The data:
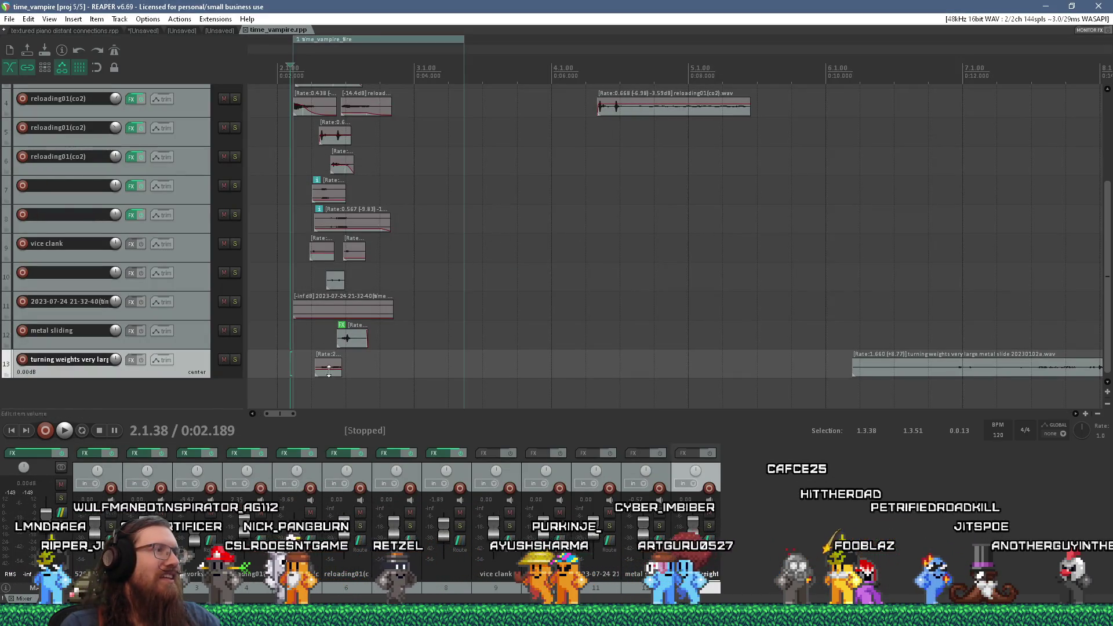
Scroll and resize the view to look over the time_vampire weapon sound tracks
{"action": "scroll", "coordinate": [306, 166], "scroll_direction": "up", "scroll_amount": 3}
{"action": "scroll", "coordinate": [1096, 265], "scroll_direction": "up", "scroll_amount": 5}
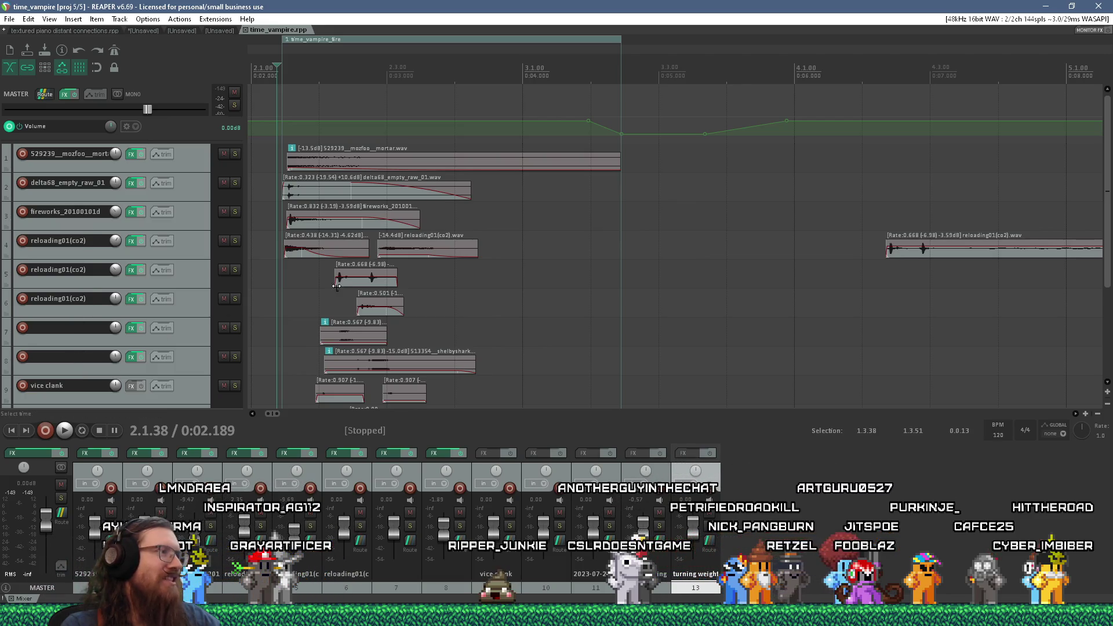
{"action": "left_click_drag", "start_coordinate": [1109, 238], "coordinate": [1096, 310]}
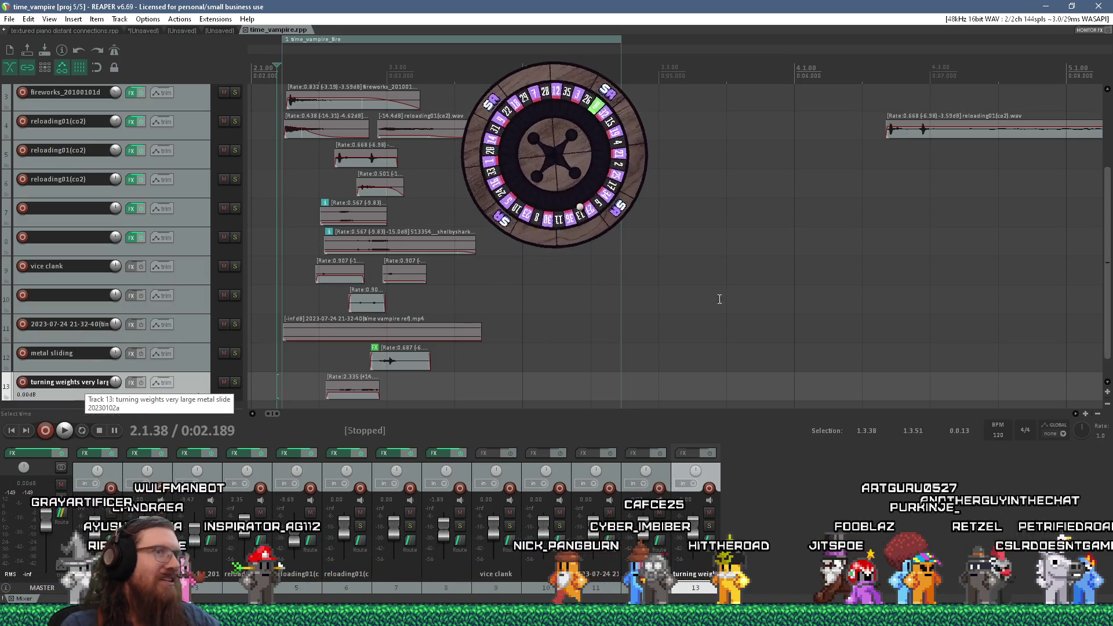
{"action": "scroll", "coordinate": [1106, 281], "scroll_direction": "down", "scroll_amount": 1}
{"action": "scroll", "coordinate": [1106, 281], "scroll_direction": "up", "scroll_amount": 5}
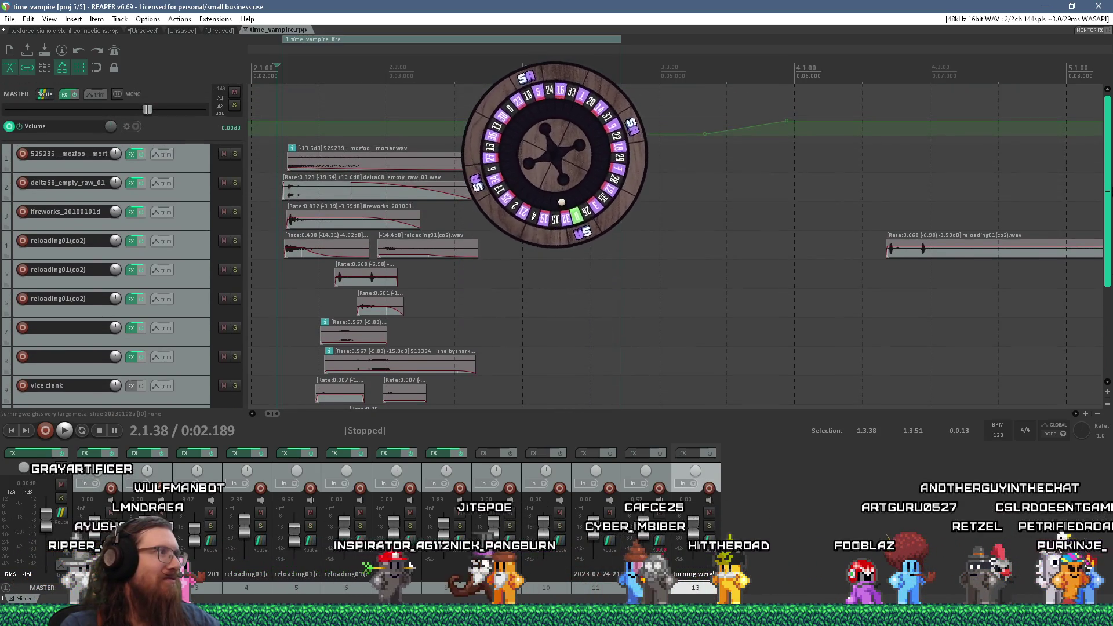
{"action": "scroll", "coordinate": [696, 219], "scroll_direction": "down", "scroll_amount": 3}
{"action": "scroll", "coordinate": [696, 219], "scroll_direction": "up", "scroll_amount": 3}
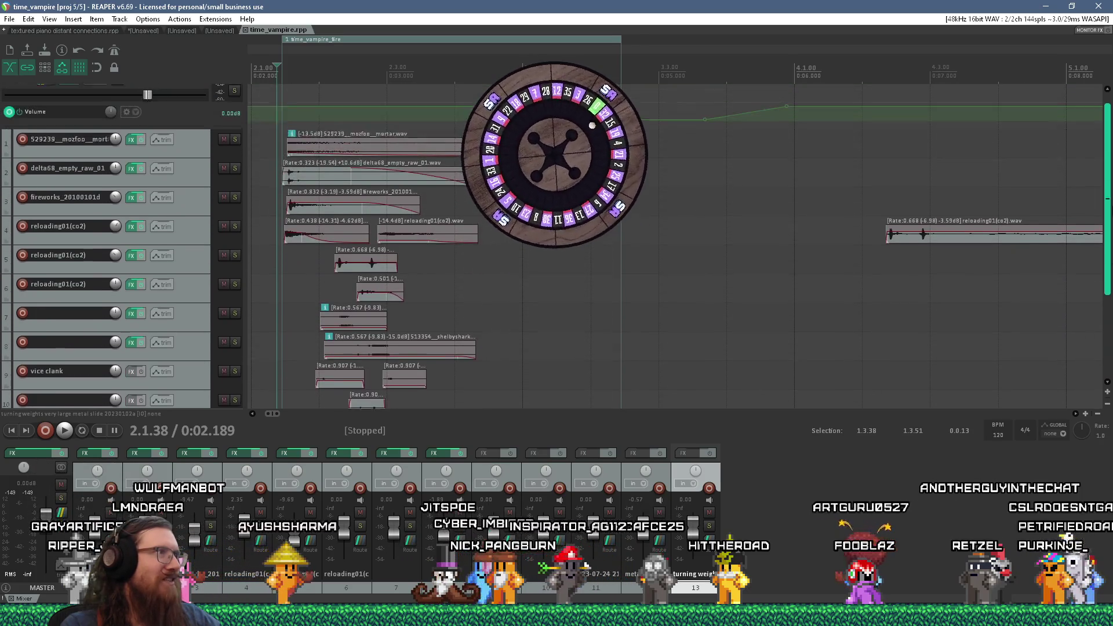
Play the layered weapon sound twice, then switch over to the browser
{"action": "key", "text": "space"}
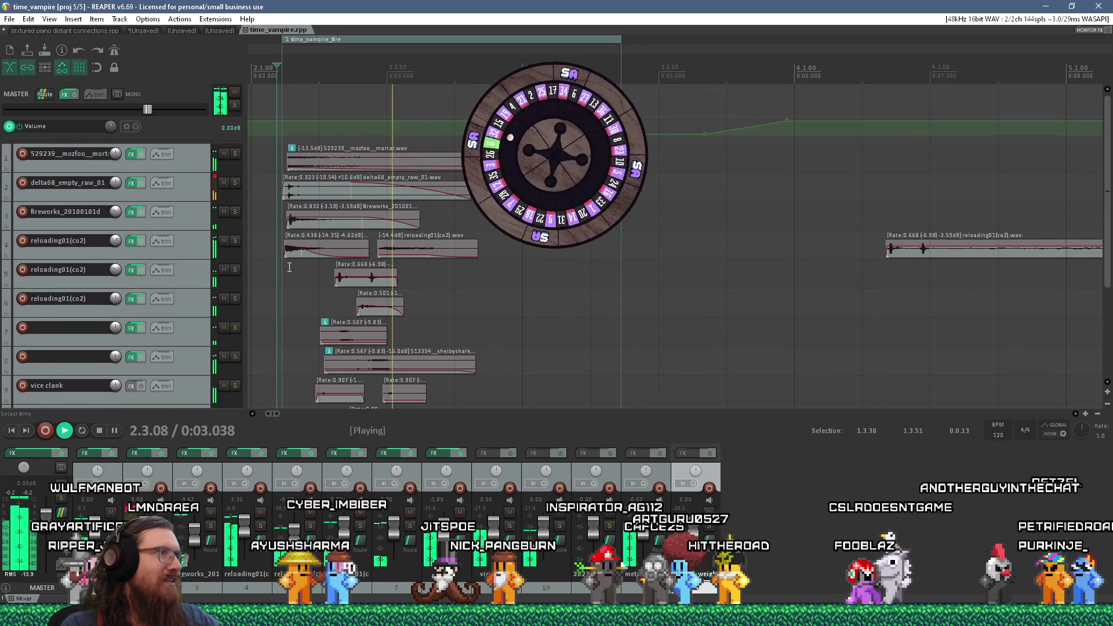
{"action": "key", "text": "space"}
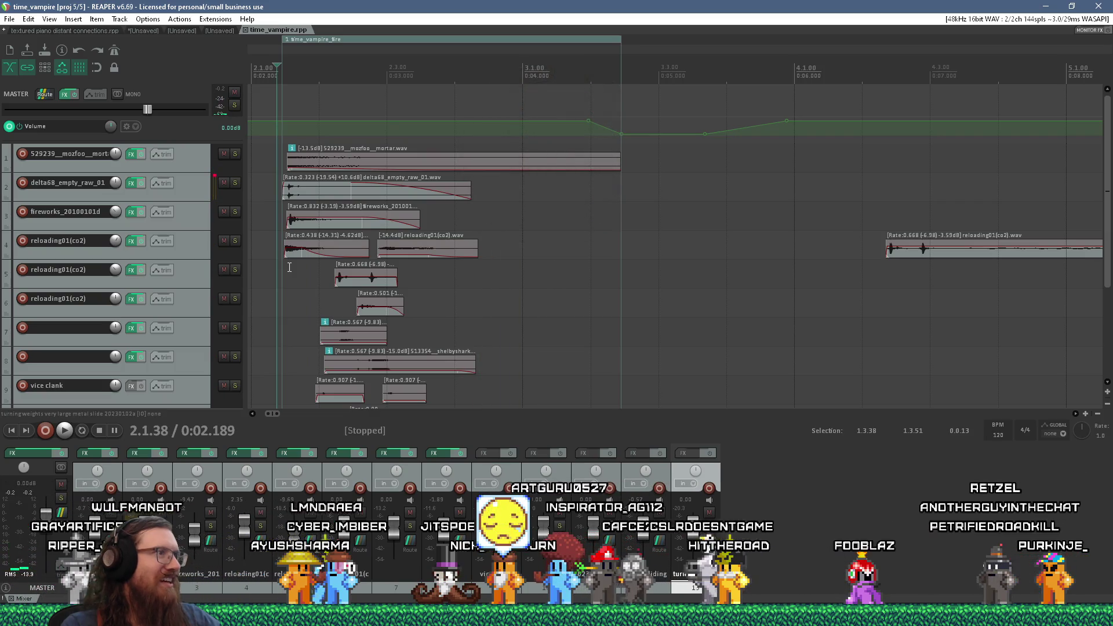
{"action": "key", "text": "space"}
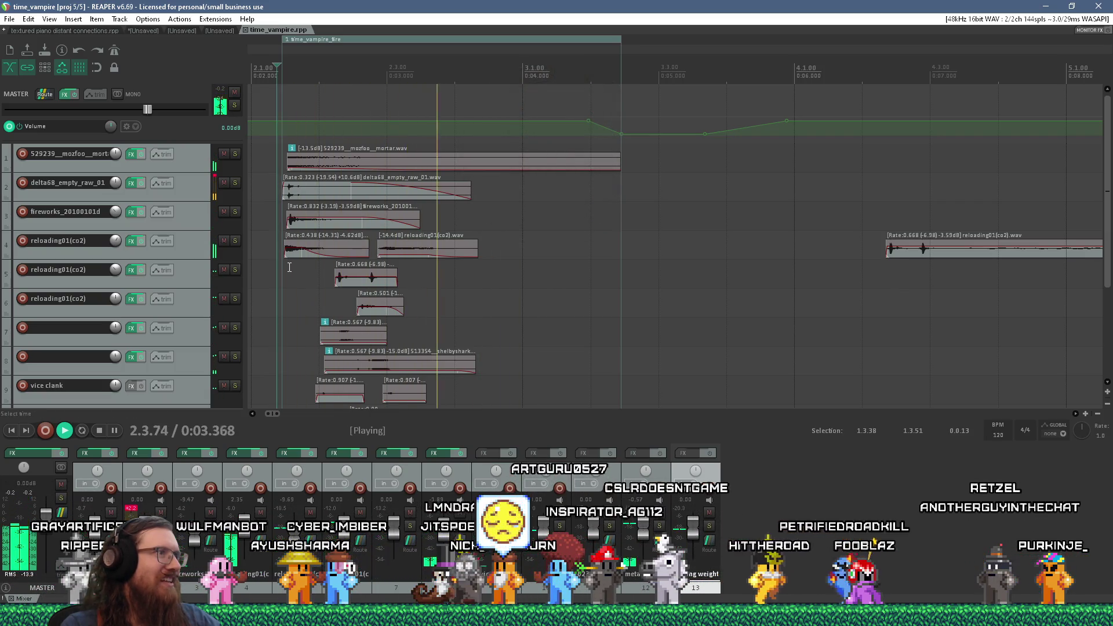
{"action": "key", "text": "space"}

Task description:
Above are the entries; copy out every line among them that contains the word "sound".

Response:
Scroll and resize the view to look over the time_vampire weapon sound tracks
Play the layered weapon sound twice, then switch over to the browser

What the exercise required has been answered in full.